Her emotion was palpable. I smiled sympathetically. She started to respond, and then remembered that I was a cop, that I was trained to entice people into the confessional. She shook her head, pulling herself out of it. ‘Testosterone. It turns young men into monsters.’
She moved forward and reached out to the mantelpiece behind me. For an irrational instant I felt myself thrill at the possibility of physical contact. ‘Here,’ she said, stepping back, handing me a framed photograph, ‘that’s Boon.’ I hid my disappointment as she retracted.
But I couldn’t conceal my surprise.
‘You didn’t know?’ she asked, amusement showing in her eyes.
I shook my head. Boon Paterson was a handsome, sturdy, not too tall, young black man. He was standing in khaki fatigues besides a camouflaged Land Rover, a wide smile on his face, and a radio with a long whip antenna strapped to his back.
‘His father?’ I asked, hoping that it didn’t sound too crass.
‘His father’s a shit,’ she said vehemently. But she had understood the question. ‘Boon’s adopted,’ she explained in a softer voice. ‘His birth mother was sixteen years old, and no one was volunteering as the father. She gave him his name. Kind of ironic, isn’t it? You call your child Boon, and then decide that you can’t cope with the reality of it.’ She was pensive for a moment. ‘My husband left me,’ she said, explaining the outburst.
‘I’m sorry,’ I said.
‘So was I.’ She smiled wryly. ‘Now I have to spend my nights at the Sychnant Nursing Home.’
I looked down at the photograph again. Trying to understand what it must have been like. To be black and grow up in a place like this.
She read my mind and shook her head. ‘I’m sorry, Sergeant, that’s it, time’s up. I’m running behind now. I’ve still got to shower, and I’ve got stuff to prepare to sustain me through another long night.’
She shook hands under the front porch. Her parting smile was warmer. I walked to the car thinking about her. We shared the same polarity. We were both outsiders, both damaged goods. By the laws of magnetism I should have been repelled. I wasn’t.
As soon as I was clear of the house, I tried calling Boon on the mobile phone number that Sally Paterson had given me.

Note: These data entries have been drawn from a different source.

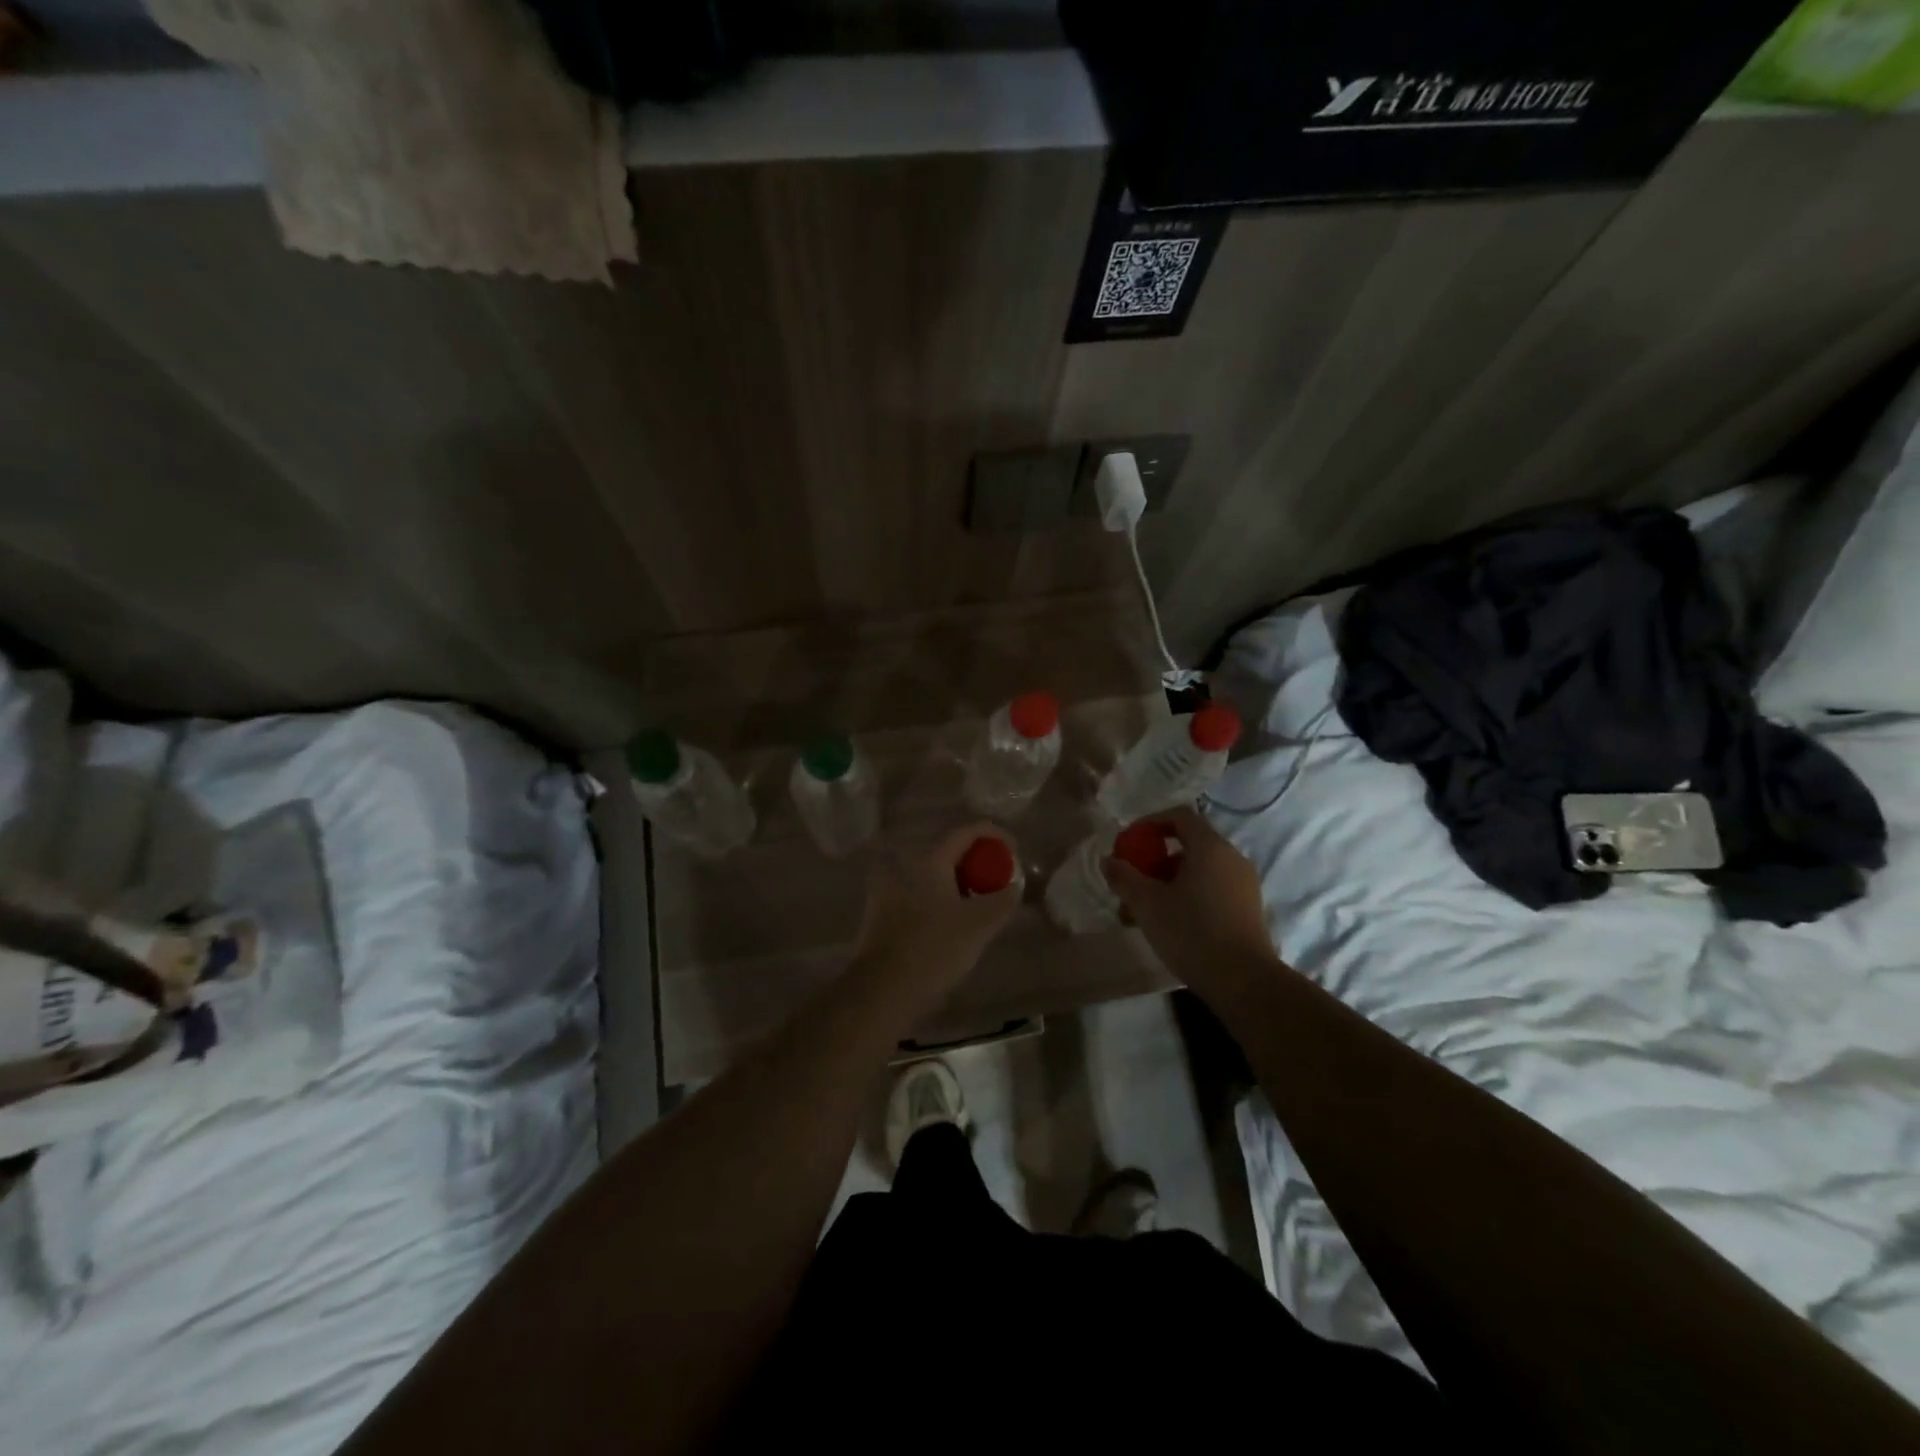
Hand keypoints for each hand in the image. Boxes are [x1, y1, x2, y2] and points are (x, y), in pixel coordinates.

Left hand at [850, 823, 1022, 1004]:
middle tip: (999, 882)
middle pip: (950, 853)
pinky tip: (952, 925)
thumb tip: (1014, 884)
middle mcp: (906, 866)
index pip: (967, 832)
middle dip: (978, 863)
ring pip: (933, 876)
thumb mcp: (980, 924)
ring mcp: (890, 889)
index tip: (1015, 852)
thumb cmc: (935, 948)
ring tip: (980, 906)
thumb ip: (1003, 899)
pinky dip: (941, 899)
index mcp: (929, 860)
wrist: (883, 989)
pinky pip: (920, 895)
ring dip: (959, 883)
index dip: (995, 836)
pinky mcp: (881, 913)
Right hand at [1102, 806, 1281, 994]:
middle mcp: (1231, 858)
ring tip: (1140, 912)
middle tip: (1130, 883)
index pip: (1180, 816)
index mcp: (1210, 847)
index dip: (1150, 823)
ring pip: (1197, 871)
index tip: (1129, 843)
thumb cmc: (1192, 932)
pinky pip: (1211, 889)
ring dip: (1166, 883)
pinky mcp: (1247, 908)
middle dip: (1154, 861)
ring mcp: (1243, 884)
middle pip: (1187, 845)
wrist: (1244, 981)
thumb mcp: (1147, 904)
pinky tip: (1167, 924)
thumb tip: (1108, 860)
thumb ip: (1124, 877)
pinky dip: (1187, 895)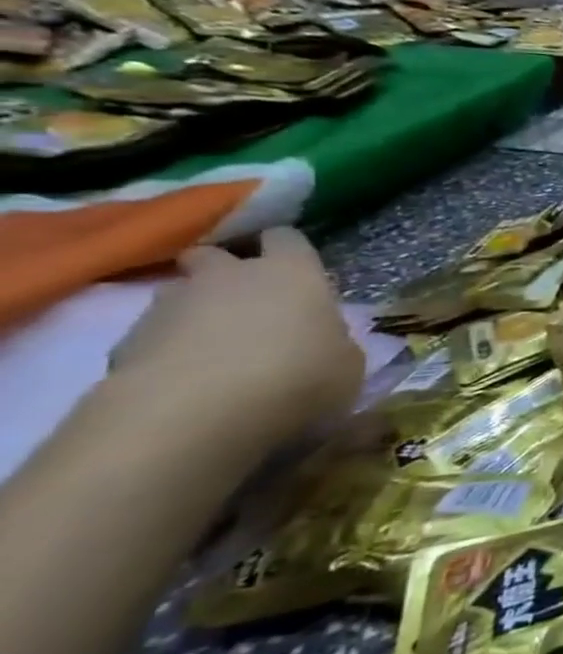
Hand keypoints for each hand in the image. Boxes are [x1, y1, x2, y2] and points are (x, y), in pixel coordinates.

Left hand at [110, 228, 363, 442]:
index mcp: (292, 273)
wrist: (191, 416)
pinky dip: (164, 350)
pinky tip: (180, 380)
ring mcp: (169, 306)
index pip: (287, 237)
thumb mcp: (346, 365)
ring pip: (177, 293)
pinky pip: (149, 336)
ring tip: (210, 346)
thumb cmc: (295, 378)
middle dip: (223, 271)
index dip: (289, 250)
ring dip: (192, 310)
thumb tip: (320, 341)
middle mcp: (229, 276)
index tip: (296, 269)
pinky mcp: (124, 343)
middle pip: (214, 254)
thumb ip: (332, 342)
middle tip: (244, 302)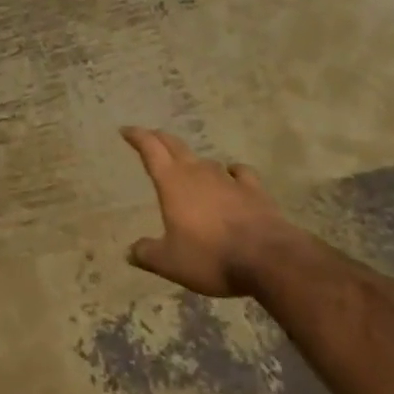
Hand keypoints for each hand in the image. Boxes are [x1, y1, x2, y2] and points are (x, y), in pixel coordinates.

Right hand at [122, 126, 290, 296]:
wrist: (268, 258)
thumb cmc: (211, 256)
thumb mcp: (171, 263)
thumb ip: (147, 254)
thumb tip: (130, 251)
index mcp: (172, 182)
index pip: (150, 149)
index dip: (137, 136)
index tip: (126, 130)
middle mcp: (197, 172)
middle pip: (175, 146)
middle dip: (159, 138)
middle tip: (150, 136)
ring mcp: (227, 179)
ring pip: (205, 160)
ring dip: (193, 160)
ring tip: (188, 166)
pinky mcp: (254, 190)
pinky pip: (239, 173)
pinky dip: (232, 172)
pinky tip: (232, 175)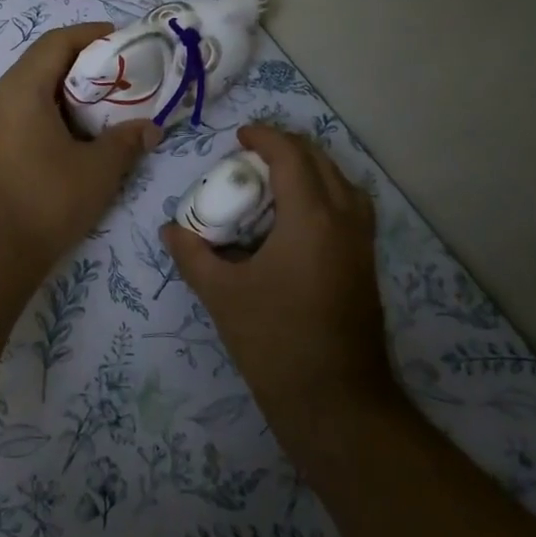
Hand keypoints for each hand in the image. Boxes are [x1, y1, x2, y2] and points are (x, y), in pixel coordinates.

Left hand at [0, 23, 158, 275]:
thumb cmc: (45, 204)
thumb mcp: (97, 171)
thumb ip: (126, 141)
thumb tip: (150, 128)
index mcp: (18, 91)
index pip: (55, 43)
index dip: (90, 35)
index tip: (122, 39)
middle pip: (38, 64)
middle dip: (80, 66)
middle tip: (117, 78)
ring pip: (25, 91)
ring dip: (61, 93)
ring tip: (97, 109)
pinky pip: (13, 115)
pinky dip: (42, 114)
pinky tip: (67, 138)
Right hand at [163, 124, 392, 411]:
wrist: (334, 401)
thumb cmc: (274, 340)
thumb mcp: (221, 294)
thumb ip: (192, 254)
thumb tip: (170, 229)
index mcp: (311, 219)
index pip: (291, 157)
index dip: (265, 137)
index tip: (239, 136)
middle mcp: (345, 221)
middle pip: (322, 162)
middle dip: (288, 148)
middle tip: (252, 153)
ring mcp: (362, 245)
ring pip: (344, 185)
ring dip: (312, 170)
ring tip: (276, 180)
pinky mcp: (365, 267)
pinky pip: (350, 210)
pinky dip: (326, 195)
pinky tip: (296, 220)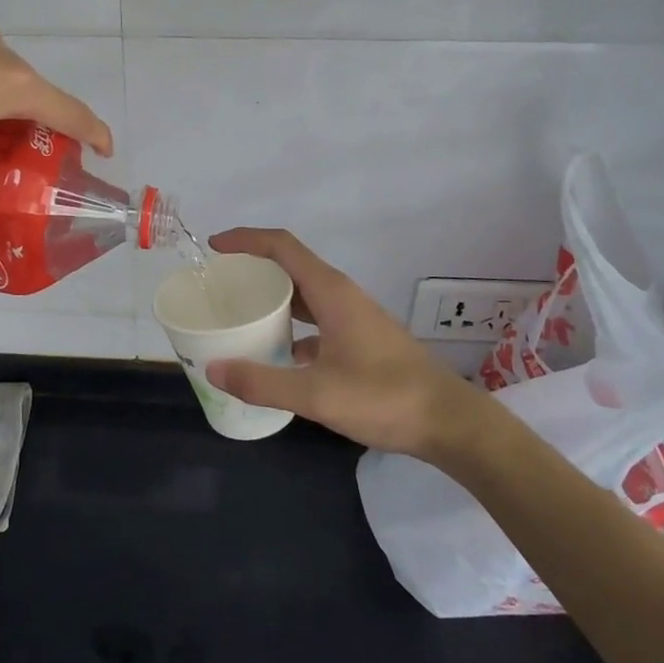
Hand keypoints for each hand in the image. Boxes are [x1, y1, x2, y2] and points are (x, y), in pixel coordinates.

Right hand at [205, 228, 494, 459]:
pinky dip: (291, 326)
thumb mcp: (317, 395)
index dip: (246, 240)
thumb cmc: (385, 399)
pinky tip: (276, 354)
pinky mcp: (360, 339)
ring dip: (272, 297)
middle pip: (290, 265)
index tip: (214, 247)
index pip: (282, 247)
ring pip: (304, 294)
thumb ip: (263, 382)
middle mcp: (341, 296)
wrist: (449, 423)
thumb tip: (214, 369)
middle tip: (218, 284)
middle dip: (253, 267)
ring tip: (240, 313)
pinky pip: (316, 319)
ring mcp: (353, 317)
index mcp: (331, 292)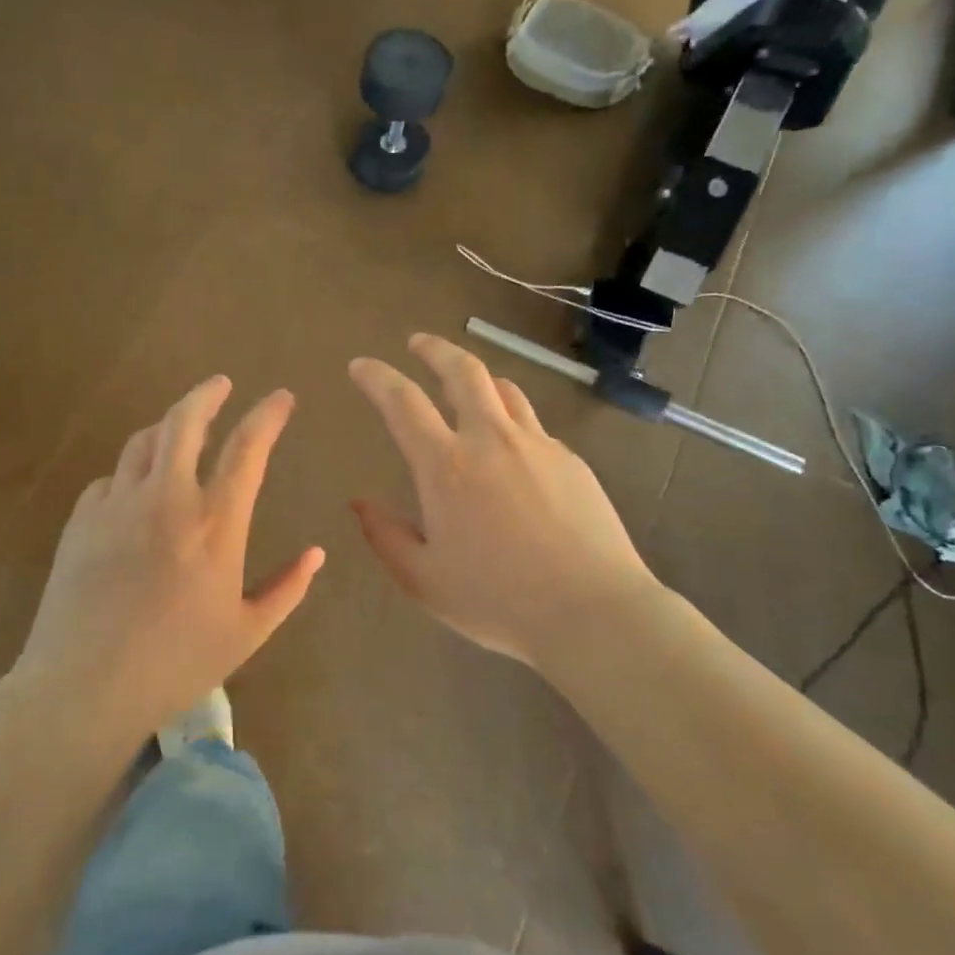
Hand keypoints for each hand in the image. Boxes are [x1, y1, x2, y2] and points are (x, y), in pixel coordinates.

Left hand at [14, 377, 325, 742]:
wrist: (85, 688)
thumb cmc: (177, 663)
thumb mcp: (247, 632)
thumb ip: (287, 588)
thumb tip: (317, 553)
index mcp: (215, 523)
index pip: (248, 448)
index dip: (268, 415)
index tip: (283, 398)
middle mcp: (167, 499)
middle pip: (185, 421)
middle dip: (207, 393)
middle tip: (222, 384)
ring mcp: (118, 504)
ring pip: (144, 441)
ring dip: (168, 426)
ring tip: (181, 429)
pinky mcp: (82, 520)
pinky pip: (111, 479)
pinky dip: (132, 473)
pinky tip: (137, 490)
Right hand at [349, 335, 656, 670]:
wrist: (593, 611)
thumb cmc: (498, 601)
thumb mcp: (424, 580)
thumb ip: (386, 536)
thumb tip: (361, 503)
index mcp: (447, 466)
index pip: (402, 402)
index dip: (377, 377)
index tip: (361, 365)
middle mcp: (491, 440)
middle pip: (463, 371)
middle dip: (435, 349)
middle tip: (418, 343)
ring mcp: (538, 445)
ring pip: (505, 390)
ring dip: (479, 379)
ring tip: (468, 386)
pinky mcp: (572, 461)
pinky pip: (535, 427)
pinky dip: (513, 423)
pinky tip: (514, 453)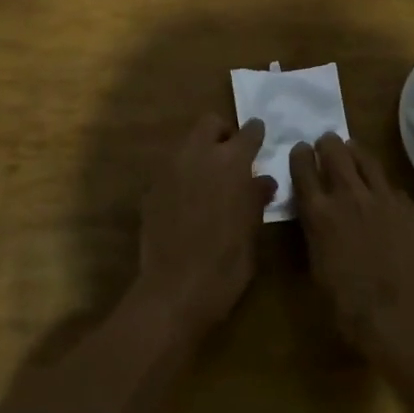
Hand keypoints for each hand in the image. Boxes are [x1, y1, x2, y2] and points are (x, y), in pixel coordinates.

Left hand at [135, 113, 276, 335]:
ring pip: (187, 143)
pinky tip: (188, 199)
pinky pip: (171, 169)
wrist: (176, 288)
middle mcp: (198, 155)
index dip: (255, 134)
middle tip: (232, 155)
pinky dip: (183, 174)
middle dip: (222, 133)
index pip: (248, 133)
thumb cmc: (227, 261)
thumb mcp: (252, 229)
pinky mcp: (151, 188)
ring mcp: (169, 169)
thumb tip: (263, 181)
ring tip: (210, 178)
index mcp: (231, 161)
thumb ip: (256, 197)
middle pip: (209, 124)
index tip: (259, 137)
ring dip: (200, 152)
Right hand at [290, 134, 413, 355]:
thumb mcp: (318, 269)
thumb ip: (315, 234)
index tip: (300, 149)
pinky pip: (392, 188)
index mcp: (319, 213)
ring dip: (355, 152)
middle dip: (327, 144)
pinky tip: (383, 194)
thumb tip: (317, 220)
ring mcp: (384, 199)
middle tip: (326, 142)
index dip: (299, 155)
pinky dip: (382, 186)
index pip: (303, 169)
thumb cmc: (351, 307)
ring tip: (352, 149)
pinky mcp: (411, 209)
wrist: (407, 318)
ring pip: (367, 160)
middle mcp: (350, 196)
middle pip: (335, 152)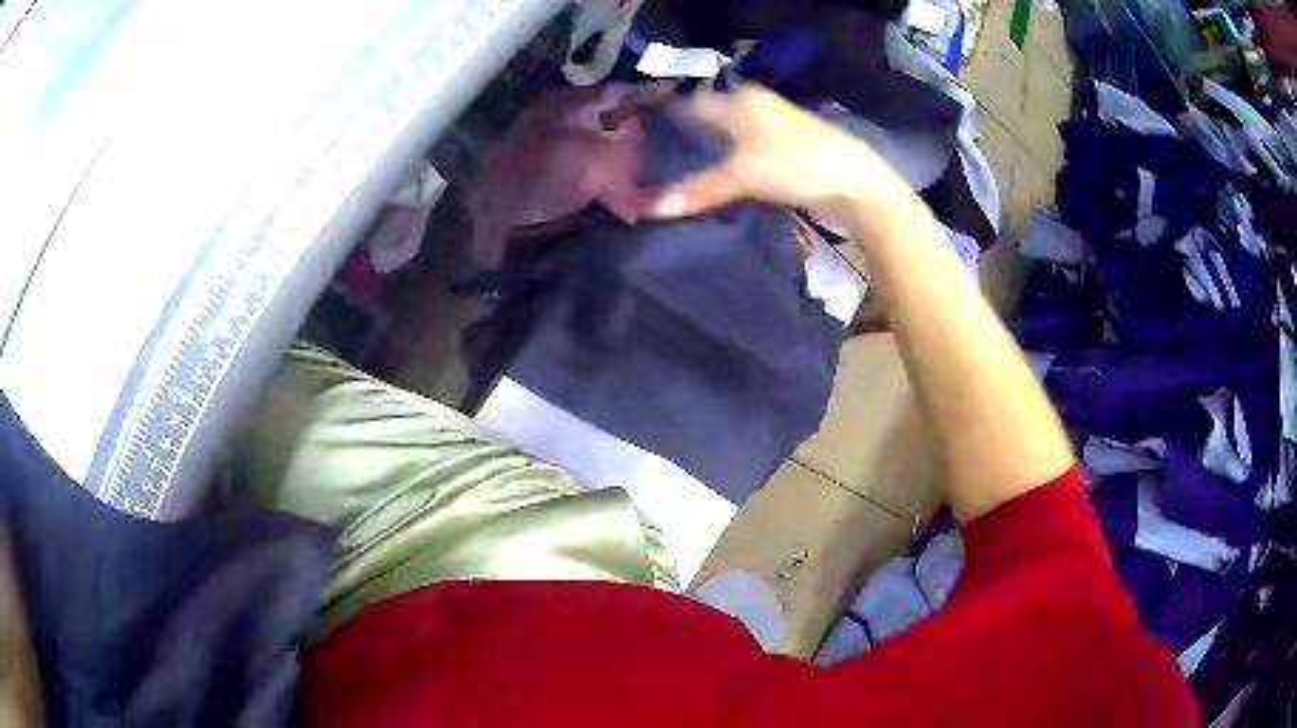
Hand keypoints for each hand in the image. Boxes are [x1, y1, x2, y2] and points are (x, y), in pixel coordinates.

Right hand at [643, 85, 914, 222]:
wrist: (855, 184)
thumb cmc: (797, 165)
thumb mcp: (743, 175)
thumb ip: (697, 189)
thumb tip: (649, 209)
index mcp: (739, 99)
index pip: (688, 103)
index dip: (662, 120)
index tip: (635, 141)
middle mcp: (752, 106)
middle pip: (705, 120)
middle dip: (681, 140)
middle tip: (648, 165)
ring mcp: (769, 128)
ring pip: (724, 138)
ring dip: (703, 156)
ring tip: (671, 178)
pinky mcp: (782, 150)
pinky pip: (741, 154)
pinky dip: (724, 166)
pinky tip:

I got an unable-to-connect message. No answering service. I tried again, with the same result. He could still have been in transit. On a plane with his phone switched off. Or, if he had returned, he could be catching up on sleep, or already on duty.
To try to go through official channels would require clearances that no one was going to give me.
On the drive home I rotated through the other information that she had supplied. Wondering what she had meant when she told me not to believe what I had heard about young women not going missing in these parts? Was Boon being black just a surprising fact? Did it have any relevance to Magda?
Why had they dropped him off in Dinas? His mother had been surprised that he had left so early. She had been hurt that he hadn’t seen fit to say goodbye to her. Even if he had been part of that group that had lurched down off the hill on Sunday morning, he would still have had plenty of time to report in at Brize Norton.
I started to develop a scenario. I put Boon back on the minibus. They have now picked up Magda, and have dumped the driver. Sod the pimp story, one of the group is driving. But that’s immaterial. They are heading towards the hills to continue the party.
With an attractive white girl on board.
And one black guy.
What if Magda was turned on by Boon? She wouldn’t know the social pecking order here. Her first impressions are of a busload of rednecks and an attractive young black kid. Where’s the choice? So is this what gets Boon booted off the bus in Dinas? And, more importantly, what does it do to the group’s perception of Magda? Does it change the dynamic? Angel to slut?
The telephone woke me in the early morning.
‘It’s Sally Paterson …’ A woman’s voice trying to contain urgency.
‘Sorry … ?’ I said groggily.
‘Boon’s mother. You gave me your number, I didn’t know who else to call.’
I straightened up, adrenalin kicking in. ‘What’s happened?’
‘I’ve just got in from work. There’s a message on the answering machine from Brize Norton. Boon never reported in for his flight back to Cyprus. No one knows where he is.’